● What you need to do:
What you return should match the listing exactly, minus its images.

● Supplied data:
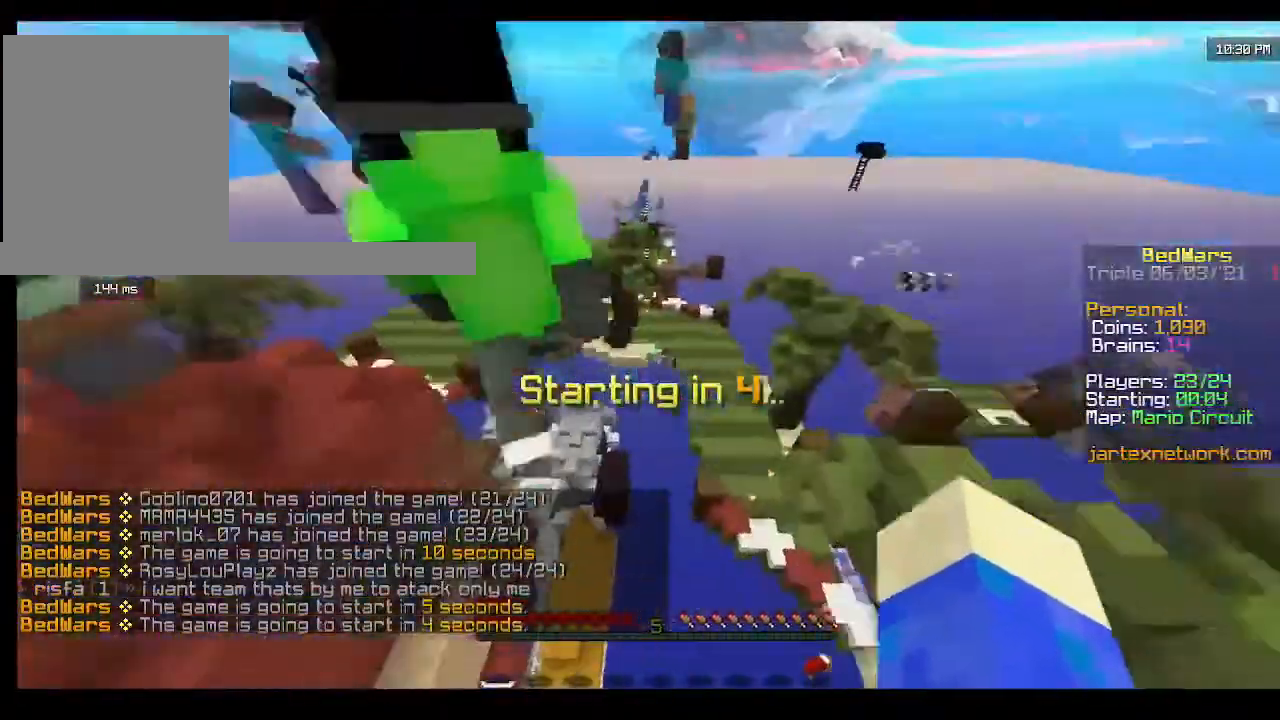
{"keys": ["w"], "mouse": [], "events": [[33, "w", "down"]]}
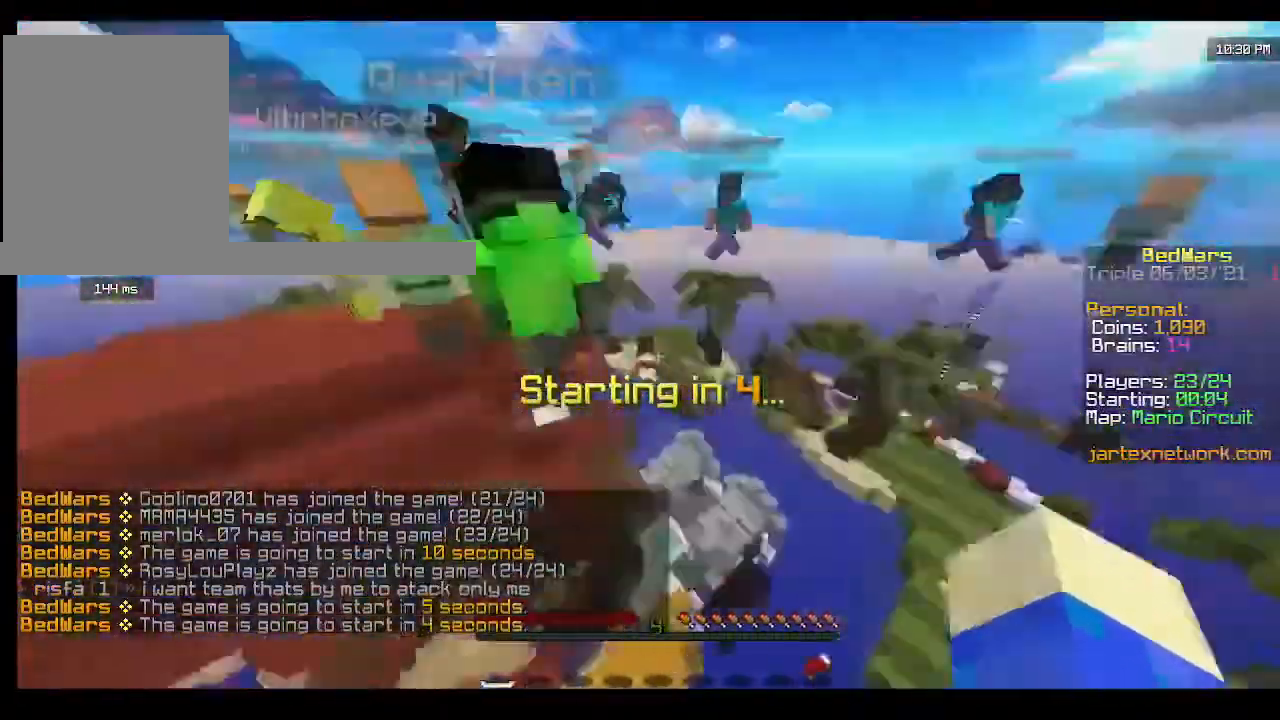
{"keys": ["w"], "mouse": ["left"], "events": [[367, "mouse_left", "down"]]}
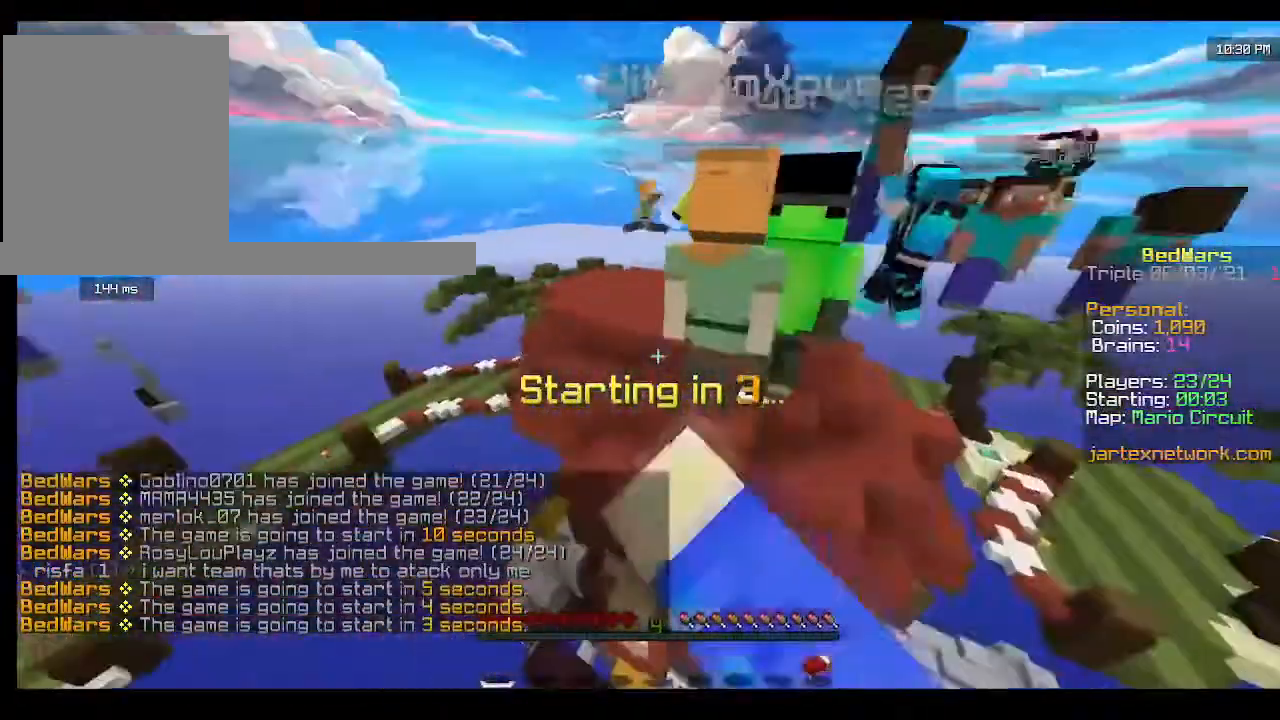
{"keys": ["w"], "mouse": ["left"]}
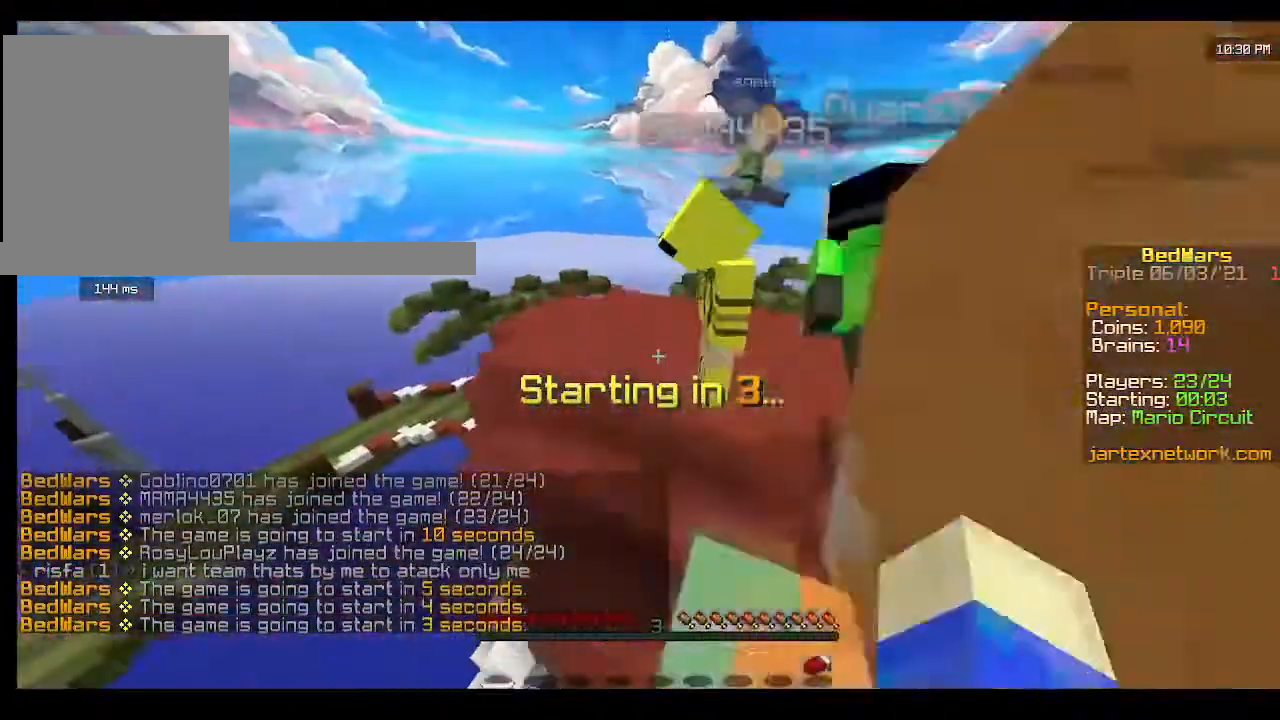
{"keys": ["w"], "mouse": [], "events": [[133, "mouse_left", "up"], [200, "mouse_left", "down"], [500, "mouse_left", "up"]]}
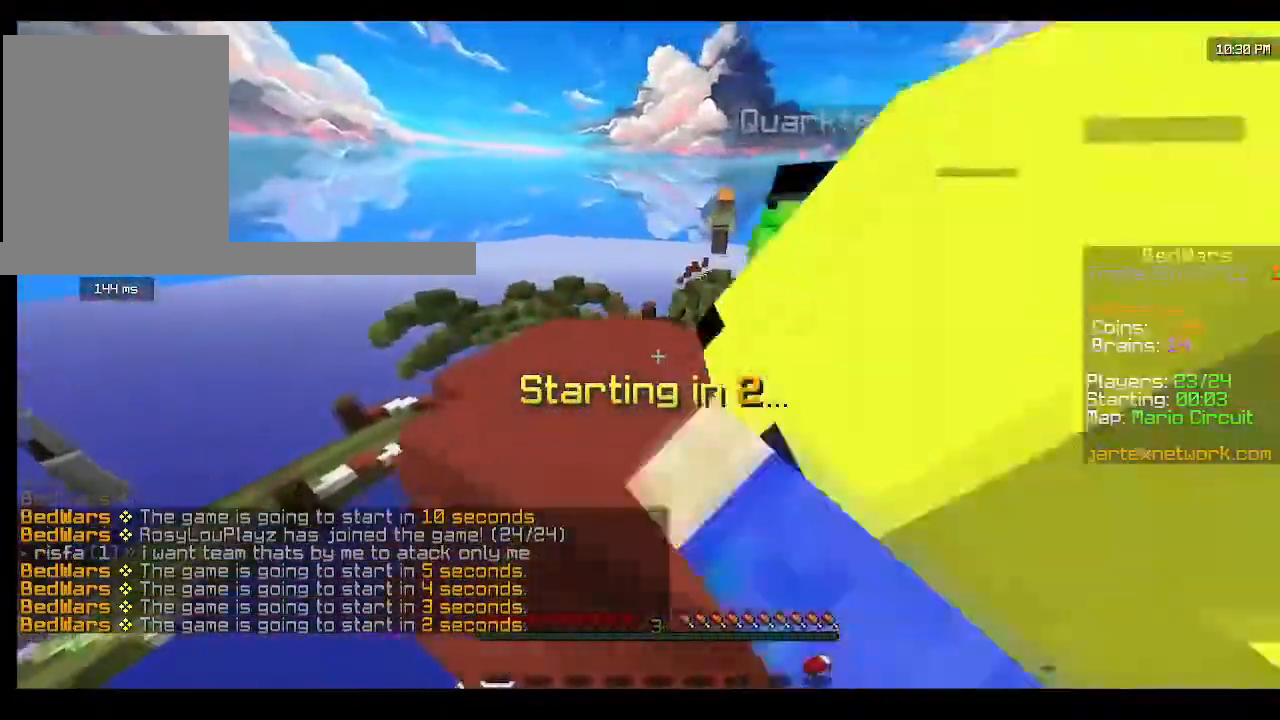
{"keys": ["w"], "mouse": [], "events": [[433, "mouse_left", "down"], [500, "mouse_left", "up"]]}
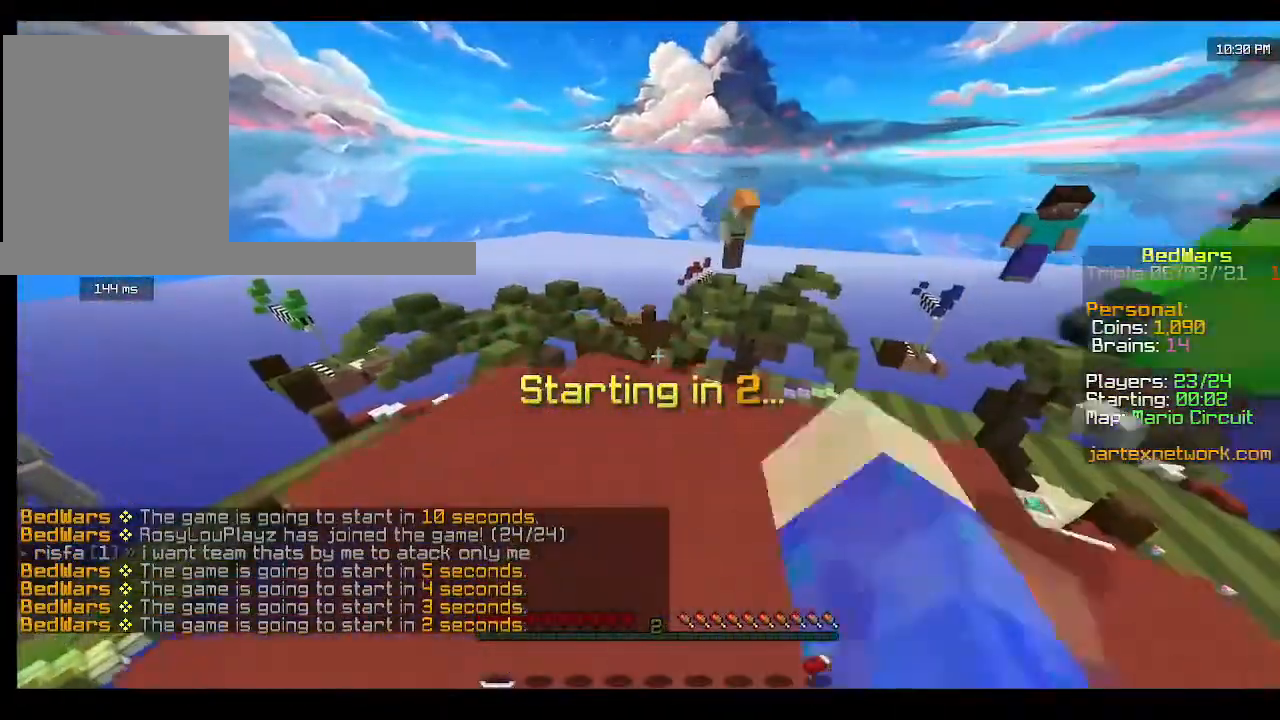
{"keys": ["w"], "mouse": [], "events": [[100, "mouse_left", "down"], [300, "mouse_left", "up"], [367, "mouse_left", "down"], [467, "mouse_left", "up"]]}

● Exercise response:
{"keys": ["w"], "mouse": [], "events": [[33, "w", "down"]]}
{"keys": ["w"], "mouse": ["left"], "events": [[367, "mouse_left", "down"]]}
{"keys": ["w"], "mouse": ["left"]}
{"keys": ["w"], "mouse": [], "events": [[133, "mouse_left", "up"], [200, "mouse_left", "down"], [500, "mouse_left", "up"]]}
{"keys": ["w"], "mouse": [], "events": [[433, "mouse_left", "down"], [500, "mouse_left", "up"]]}
{"keys": ["w"], "mouse": [], "events": [[100, "mouse_left", "down"], [300, "mouse_left", "up"], [367, "mouse_left", "down"], [467, "mouse_left", "up"]]}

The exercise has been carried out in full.